Batman bust up over cash claims the Sun
BATMAN actor Christian Bale flipped during a slanging match with his mother and sister after they told him a sob story, it was revealed last night..
Legal sources told The Sun the women said sister Sharon needed £100,000 to help her bring up her three children
The Times reports that Authors unite against drive for toddler literacy
A powerful lobby of leading authors and educationists accuse the Government today of setting children up for failure.
In a letter to The Times they say that ambitious education targets – including using punctuation before a child turns 5 – are unrealistic and risk harming pre-school children by setting back their development.
The Mirror reports on the
Hero Marine who smothered grenade with his own body gets George Cross
Lance Corporal Matthew Croucher, 24, from Solihull, Birmingham, told how he was certain he was going to die when he triggered the device on a mission in Afghanistan.
But he said: "The least I could do was try to save my mates - I felt guilty."
Speaking after military chief Sir Jock Stirrup described him as a "most extraordinary" hero, L/Cpl Croucher said he would "definitely" do it again.
The hazards of summer in the Independent which reports that
Mediterranean on alert as hundreds suffer from stings
As thousands of tourists head to the Mediterranean, the spectre of jellyfish ruining holidays looms large after French emergency services received more than 500 calls for help in a single day along a 10-mile stretch of coast from Nice to Cannes.

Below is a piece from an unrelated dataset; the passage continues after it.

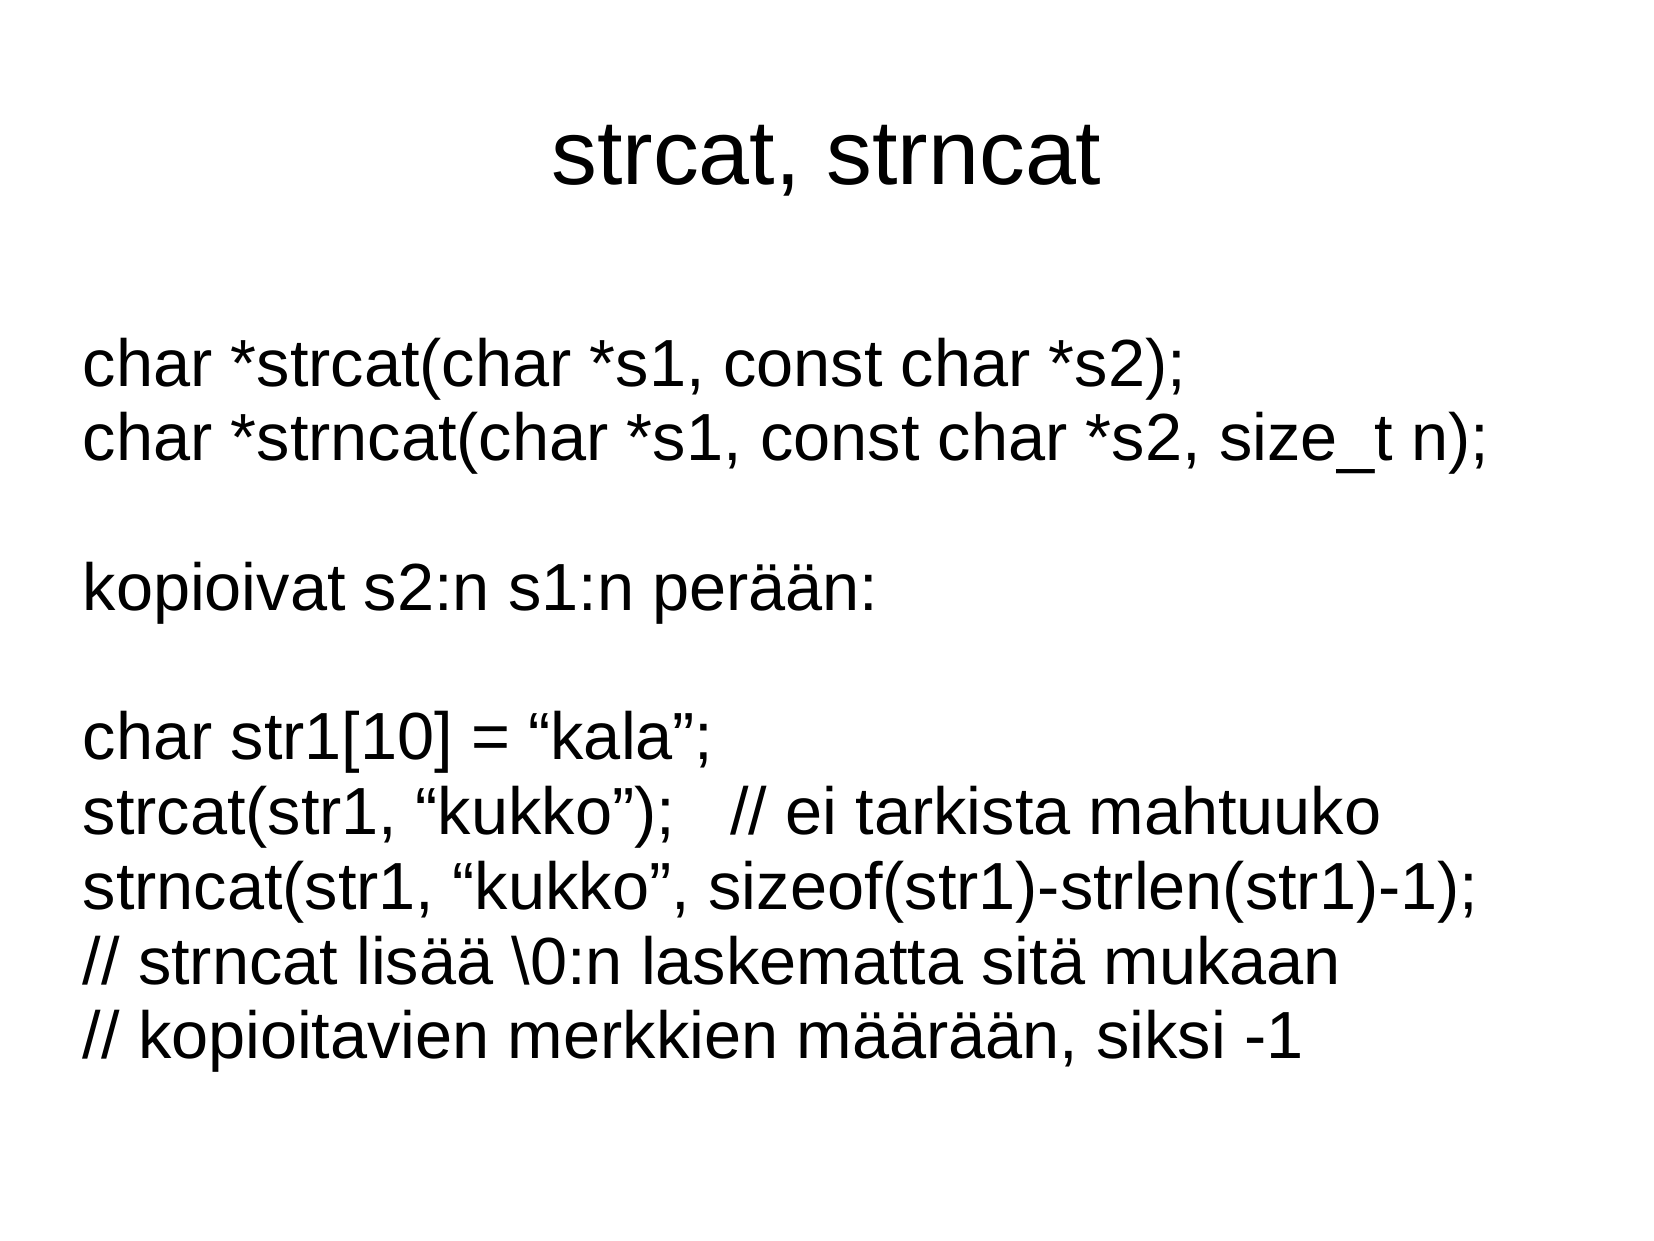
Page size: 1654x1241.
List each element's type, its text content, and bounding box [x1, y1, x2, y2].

title strcat, strncat [82, 56, 1571, 250]
subtitle char *strcat(char *s1, const char *s2); char *strncat(char *s1, const char *s2, size_t n); kopioivat s2:n s1:n perään: char str1[10] = “kala”; strcat(str1, “kukko”); // ei tarkista mahtuuko strncat(str1, “kukko”, sizeof(str1)-strlen(str1)-1); // strncat lisää \0:n laskematta sitä mukaan // kopioitavien merkkien määrään, siksi -1 [82, 297, 1571, 1102]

Paddlers suffered painful stings and wanted something to treat the pain while swimmers reported that they had found themselves totally surrounded by a species commonly known as the mauve stinger
Many of the papers are reported the approaching heatwave in the Uk
The sun may have his hat on today and is likely to wear it till Friday, but forecasters warned last night of low temperatures and rain - just in time for the weekend.says the Mail
It's a phenomenon known in meteorologists' jargon as Sod's Law.
Millions going to work until Friday are expected to bask in some of the hottest temperatures of the year, with thermometers reaching 27c (80.6f) today and 28c (82.4f) tomorrow in London, with other regions not far behind.
Finally the Times reports on
How a £1 billion drug deal sank in Irish Sea
The operation to land £1 billion of cocaine was going like clockwork: the catamaran had glided into position in the Irish Sea and the cargo was being ferried ashore to a remote location, ready for distribution across Britain.
Months of planning suddenly went awry, however, because of the simplest of blunders — somebody put diesel in a petrol engine. The mistake caused an inflatable boat to capsize, tipping dozens of bales of cocaine into the choppy waters and casting one of the drug dealers into the sea.
When the emergency services were alerted, police found 61 suspicious packages floating around the upturned boat in Dunlough Bay, west Cork.